November 10, 2025 at 11:06 PM
Hannah Barnes is on record against a RCT for puberty blockers. This isn't the mindset of a group willing to be guided by evidence and "data". They have decided, nearly a priori, that trans people under 18 can't consent to certain kinds of medical care. It's preposterously anti-scientific.
November 10, 2025 at 10:56 PM
Absolutely. Not everything will work, but we need to try. And it is a relatively cheap way of empowering people to make more decisions about what will make their own lives go best.
November 10, 2025 at 1:41 AM
Ironically, I'm not sure how many votes are in it, but I think there is too little focus on the need for periodic democratic reforms and even experiments with new systems in established democracies. Lots of liberals are becoming less democratic, but I think we actually need more of it, not less.
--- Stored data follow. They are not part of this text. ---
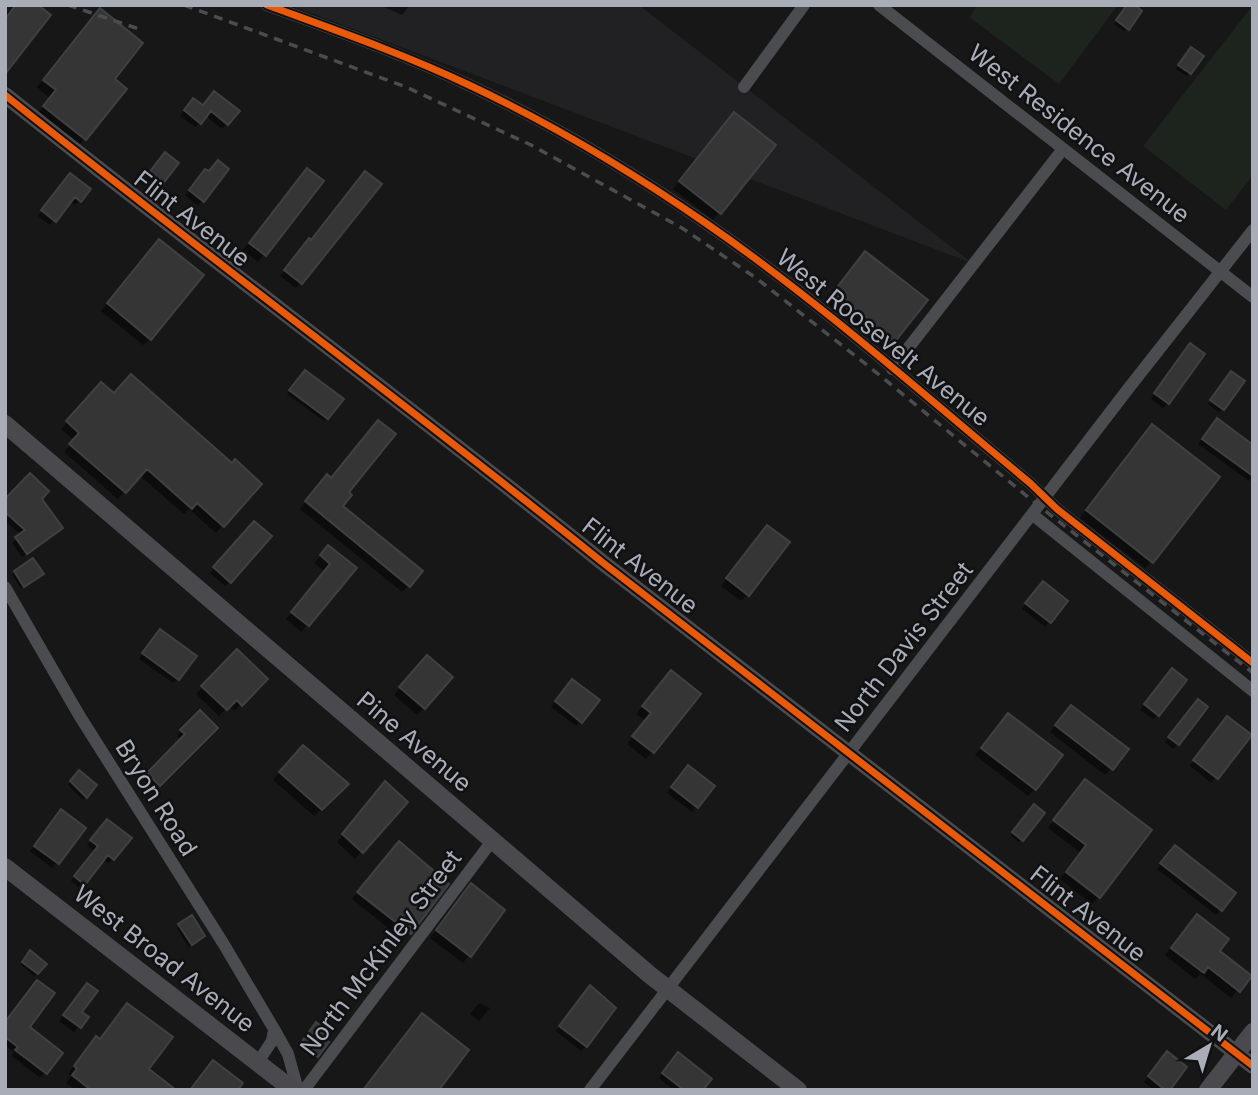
<svg xmlns="http://www.w3.org/2000/svg" width="1258" height="1095" font-family="Inter,sans-serif">
  <style>
    .built { fill: #212123 }
    .green { fill: #1d241e }
    .shadow { fill: #0007 }
    .building { fill: #353536; stroke: #3f4043; stroke-width: 2 }
    .lines { fill: none; stroke-linecap: round; stroke-linejoin: round }
    .minor { stroke: #4b4c50; stroke-width: 12 }
    .tertiary { stroke: #4b4c50; stroke-width: 16 }
    .secondary { stroke: #4a4a4e; stroke-width: 18 }
    .rail { stroke: #4b4c4f; stroke-width: 3.5; stroke-dasharray: 9 7; stroke-linecap: butt }
    .cycleway-casing { stroke: #111113; stroke-width: 11 }
    .cycleway { stroke: #e8590c; stroke-width: 7 }
    .labels { text-anchor: middle; stroke-width: 5; stroke-linejoin: round; paint-order: stroke }
    .street-label { font-size: 24px; fill: #a8adb8; stroke: #111113 }
  </style>
  <rect width="100%" height="100%" fill="#171717"/>
  <path class="built" d="M290,5H639L972,263Z"/>
  <path class="green" d="M978,5H1118L1059,84L969,17Z
    M1253,5V175L1226,210L1143,146Z"/>
  <path class="shadow" d="M379,5H410L402,15Z
    M1128,5L1127,29L1124,31L1114,24Z
    M93,17L112,79L124,89L78,146L37,114L50,98L37,87Z
    M1188,52L1202,56L1187,76L1176,69Z
    M209,98L227,124L222,129L206,116L195,127L180,116L188,105L202,107Z
    M727,121L773,146L713,220L673,189Z
    M162,157L161,184L158,187L147,178Z
    M201,176L202,201L198,206L185,195Z
    M301,177L322,182L258,262L243,250Z
    M65,180L80,200L75,205L70,201L50,225L38,216Z
    M379,185L296,288L280,276L305,246Z
    M152,248L150,339L143,345L101,311Z
    M859,260L892,342L885,349L868,336L871,333L846,313L843,316L825,302Z
    M1186,351L1168,403L1163,408L1151,399Z
    M302,375L327,418L324,421L287,394Z
    M1228,377L1222,409L1219,412L1208,404Z
    M94,391L114,395L232,465L260,484L216,533L189,509L184,514L139,475L118,499L64,452L74,440L61,429Z
    M1212,425L1253,447V477L1249,481L1198,444Z
    M1145,434L1152,561L1145,568L1080,518Z
    M320,483L346,492L341,506L409,585L402,592L300,509Z
    M40,499L61,528L22,557L12,543L21,535L5,521V501Z
    M249,528L230,582L225,586L210,573Z
    M760,534L748,594L741,601L721,586Z
    M322,554L354,568L301,632L286,619L325,572L314,563Z
    M33,561L38,577L21,588L12,575Z
    M1038,588L1066,601L1045,627L1022,609Z
    M156,636L178,679L173,683L139,659Z
    M237,651L266,679L234,711L229,706L219,716L196,694Z
    M420,664L424,708L417,715L394,695Z
    M1167,675L1158,715L1153,719L1140,710Z
    M664,679L699,695L646,759L627,744L645,721L636,714Z
    M568,686L581,721L576,726L551,707Z
    M1193,706L1178,744L1173,749L1165,742Z
    M200,712L216,728L154,790L143,779L181,740L177,736Z
    M1064,714L1112,768L1105,775L1050,732Z
    M1008,715L1035,789L1028,796L975,755Z
    M1222,723L1249,736L1211,783L1190,766Z
    M296,754L346,785L314,816L273,780Z
    M79,772L95,786L83,800L68,785Z
    M683,772L713,786L692,812L667,793Z
    M1078,788L1099,897L1092,904L1060,879L1081,853L1048,828Z
    M379,790L406,802L355,859L337,842Z
    M1031,809L1022,839L1019,842L1011,836Z
    M56,817L83,828L52,868L30,851Z
    M103,825L113,859L108,863L103,859L80,888L71,881L95,852L87,845Z
    M392,850L446,884L403,940L352,899Z
    M1170,852L1220,910L1216,915L1157,869Z
    M464,892L502,911L463,963L430,938Z
    M1190,923L1218,951L1249,976L1231,998L1201,974L1195,979L1165,955Z
    M180,926L200,938L188,947L177,928Z
    M28,955L45,964L34,976L21,965Z
    M83,990L80,1012L87,1017L74,1032L59,1021Z
    M585,992L586,1046L581,1051L556,1031Z
    M479,1003L490,1008L479,1021L470,1014Z
    M127,1005L147,1069L173,1090H75L66,1083L71,1076L68,1074L89,1045L96,1038L99,1040Z
    M5,1023L27,1027L60,1053L40,1078L12,1056L14,1052L5,1045Z
    M313,1028L327,1042L313,1059L299,1047Z
    M1162,1059L1167,1090H1154L1144,1082Z
    M673,1060L701,1090H673L659,1078Z"/>
  <path class="building" d="M16,5H38L51,15L5,74V19Z
    M1127,5H1135L1142,11L1129,30L1116,20Z
    M100,8L143,43L115,79L127,89L86,140L43,106L56,90L43,80Z
    M1191,47L1204,56L1191,74L1178,65Z
    M214,91L240,111L228,125L211,111L201,124L184,110L193,98L203,105Z
    M734,112L776,145L721,214L679,181Z
    M165,152L179,163L162,185L148,174Z
    M218,160L229,169L204,202L189,190L205,169L209,171Z
    M307,168L324,181L266,256L249,243Z
    M365,171L382,184L302,284L284,270L309,238L311,240Z
    M70,173L91,189L81,202L75,197L56,222L41,210Z
    M159,239L204,275L151,340L107,303Z
    M865,251L928,300L893,344L874,328L876,325L853,307L851,311L831,295Z
    M1190,343L1205,354L1169,404L1154,393Z
    M305,370L344,399L328,419L289,390Z
    M1231,371L1245,381L1224,410L1210,400Z
    M131,374L232,463L235,459L262,484L224,527L197,503L192,509L147,469L126,493L69,444L79,433L66,421L101,382L114,393Z
    M1217,418L1253,445V476L1202,439Z
    M378,420L396,434L349,492L352,495L343,506L423,571L410,587L305,501L327,474L331,478Z
    M1152,424L1220,477L1153,563L1086,510Z
    M30,473L49,491L42,499L63,528L27,554L15,537L25,530L5,512V499Z
    M254,521L272,536L231,583L213,567Z
    M767,525L790,542L749,596L726,578Z
    M328,545L357,568L309,626L291,612L330,564L320,555Z
    M33,558L44,574L24,587L14,571Z
    M1043,581L1068,601L1051,623L1025,603Z
    M160,629L197,656L179,680L142,653Z
    M237,649L268,679L242,706L237,700L227,710L201,686Z
    M427,655L453,677L425,709L399,687Z
    M1172,668L1187,680L1159,716L1144,704Z
    M671,670L701,694L654,753L632,736L651,713L642,706Z
    M572,679L600,700L582,723L555,701Z
    M1198,699L1208,707L1179,745L1168,737Z
    M1071,705L1129,749L1113,770L1055,725Z
    M200,710L218,728L160,786L147,773L185,734L180,730Z
    M1008,713L1063,755L1036,790L981,748Z
    M1227,716L1252,735L1218,779L1193,760Z
    M303,745L349,784L322,810L279,772Z
    M688,765L715,786L698,808L671,787Z
    M79,770L97,785L87,798L70,781Z
    M1085,779L1152,830L1100,898L1066,872L1086,845L1053,820Z
    M385,781L408,802L363,853L342,834Z
    M1034,804L1045,813L1023,841L1012,832Z
    M61,809L86,828L59,864L34,846Z
    M107,819L132,838L114,860L108,855L85,885L74,876L98,846L90,840Z
    M399,841L449,884L411,934L357,892Z
    M1175,845L1236,893L1222,911L1160,863Z
    M471,883L505,910L471,957L436,930Z
    M1197,914L1229,939L1220,951L1252,976L1240,992L1208,967L1204,973L1171,948Z
    M192,915L205,936L192,945L178,924Z
    M30,950L47,964L38,974L22,962Z
    M37,980L55,993L30,1027L63,1053L47,1074L15,1050L18,1047L5,1037V1022Z
    M87,983L98,991L82,1012L89,1017L81,1028L63,1015Z
    M590,985L616,1008L587,1047L559,1026Z
    M127,1003L173,1037L149,1069L176,1090H91L72,1075L77,1069L74,1066L96,1036L100,1039Z
    M422,1013L469,1050L439,1090H363Z
    M316,1022L330,1033L325,1039L329,1042L318,1057L300,1044Z
    M1167,1051L1187,1067L1170,1090H1165L1148,1076Z
    M678,1052L712,1079L703,1090H684L662,1073Z
    M213,1060L243,1083L238,1090H190Z"/>
  <g class="lines">
    <path class="minor" d="M267,5C335,30 404,54 469,85C552,124 632,172 707,224C820,302 924,395 1030,483L1057,509L1253,663
      M879,5L1253,297
      M744,87L804,5
      M892,369L1063,149
      M1033,515L1253,691
      M5,587L79,715L223,943L274,1029L288,1054L298,1090
      M258,1062L272,1041L274,1029
      M304,1090L492,841
      M590,1090L1128,389L1253,230"/>
    <path class="tertiary" d="M5,95C202,253 406,403 602,562L1253,1066"/>
    <path class="secondary" d="M5,424L650,975L798,1090
      M5,867L293,1090
      M1208,1090L1253,1032"/>
    <path class="rail" d="M68,5L139,29
      M184,5L406,87L531,145L682,228L756,278L872,369L1039,506L1253,673"/>
    <defs>
      <path id="cycleway" d="M267,5C335,30 404,54 469,85C552,124 632,172 707,224C820,302 924,395 1030,483L1057,509L1253,663
        M5,95C202,253 406,403 602,562L1253,1066"/>
    </defs>
    <use href="#cycleway" class="cycleway-casing"/>
    <use href="#cycleway" class="cycleway"/>
  </g>
  <g class="labels">
    <g class="street-label">
      <text transform="translate(1079 134) rotate(38)" y="8">West Residence Avenue</text>
      <text transform="translate(192 219) rotate(38)" y="8">Flint Avenue</text>
      <text transform="translate(883 338) rotate(39)" y="8">West Roosevelt Avenue</text>
      <text transform="translate(640 566) rotate(38)" y="8">Flint Avenue</text>
      <text transform="translate(904 647) rotate(-52)" y="8">North Davis Street</text>
      <text transform="translate(414 742) rotate(40)" y="8">Pine Avenue</text>
      <text transform="translate(156 798) rotate(58)" y="8">Bryon Road</text>
      <text transform="translate(1088 914) rotate(38)" y="8">Flint Avenue</text>
      <text transform="translate(381 953) rotate(-53)" y="8">North McKinley Street</text>
      <text transform="translate(164 959) rotate(38)" y="8">West Broad Avenue</text>
    </g>
  </g>
  <rect width="1258" height="1095" fill="none" stroke="#a8adb8" stroke-width="14"/>
  <g transform="translate(1209 1046) rotate(38)" stroke="#111113" stroke-width="5" paint-order="stroke">
  <path d="M0-5L12 26L0 18L-12 26Z" fill="#a8adb8"/>
  <text y="-10" font-size="19" font-weight="bold" text-anchor="middle" fill="#a8adb8">N</text>
  </g>
</svg>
November 10, 2025 at 1:37 AM
I had a debate with a transphobe about whether that was undemocratic or whether I just didn't understand the UK legal system. I pointed out that the thing it reminded me of more than anything was the Howard government's intervention on euthanasia in the 90s. en.wikipedia.org/wiki/Rights_...
Rights of the Terminally Ill Act 1995 - Wikipedia
en.wikipedia.org
November 10, 2025 at 1:32 AM
I am being unavoidably condescending here, but I feel like even when we give MPs a conscience vote there is a process that makes things more efficient. The process of "legislating by committee" seen with e.g. the UK's VAD laws seems inferior to what we had in Queensland.
November 10, 2025 at 1:29 AM
There are also parliamentary/executive overrides too, aren't there? Like e.g. section 35 of the Scotland Act.
November 10, 2025 at 1:24 AM
Queensland doesn't have an upper house, and, while I acknowledge people disagree, I'm not sure it's hurt us all that much. My personal preference would be for a very weak upper house appointed by sortition.
November 10, 2025 at 1:07 AM
Yeah I see the argument. I'm not strongly committed to my view. I think you *may* be underestimating how dysfunctional things might be if you allow an upper house to routinely block supply, especially given the tendency for voters to deliberately split their votes between the reps and senate.
November 10, 2025 at 1:05 AM
Ah OK. I think it is probably good to have an enforceable legal norm to the effect that the upper house cannot block supply, but I can see how the DD trigger provides an escape valve that just isn't there in the US setting.
November 10, 2025 at 12:44 AM
Wait, I'm still angry about it too. What's the short version of the argument that it was Whitlam's fault? My favourite boomer view, due for a revival, is that it was all the CIA.
November 10, 2025 at 12:31 AM
Even if it is rightly decided in practice you can probably get around it by saying "these beliefs are bigoted" rather than "Jo Bloggs is a bigot", but I really don't want to read the decision again.
November 10, 2025 at 12:17 AM
Quite. I think the Phoenix tribunal decision was wrong on at least this point. Calling these beliefs bigoted is an exercise of academic freedom.
November 10, 2025 at 12:15 AM
I can't remember the details but there was some exchange on TV not long after the judgment where it became apparent that one of the panellists thought "trans man" was a reference to trans women. Of course there is also a deliberate strategy to make these terms seem more confusing than they are.
November 9, 2025 at 11:07 PM
I honestly think it's a mix. The diehards in that exchange absolutely would understand, but I think there's a few run-of-the-mill cranks who have never thought about this problem with their view before because when you say the phrase "trans men" they think of trans women.
November 9, 2025 at 11:03 PM
It is a real problem for public debate in this area that for a certain group of people to understand your arguments you need to use extremely demeaning language ("male presenting women"), or else they just won't understand the problem.
November 9, 2025 at 10:49 PM
I think it was a good demonstration of how credulous people have been. It doesn't take much questioning for it to unravel. But there isn't ordinarily much questioning.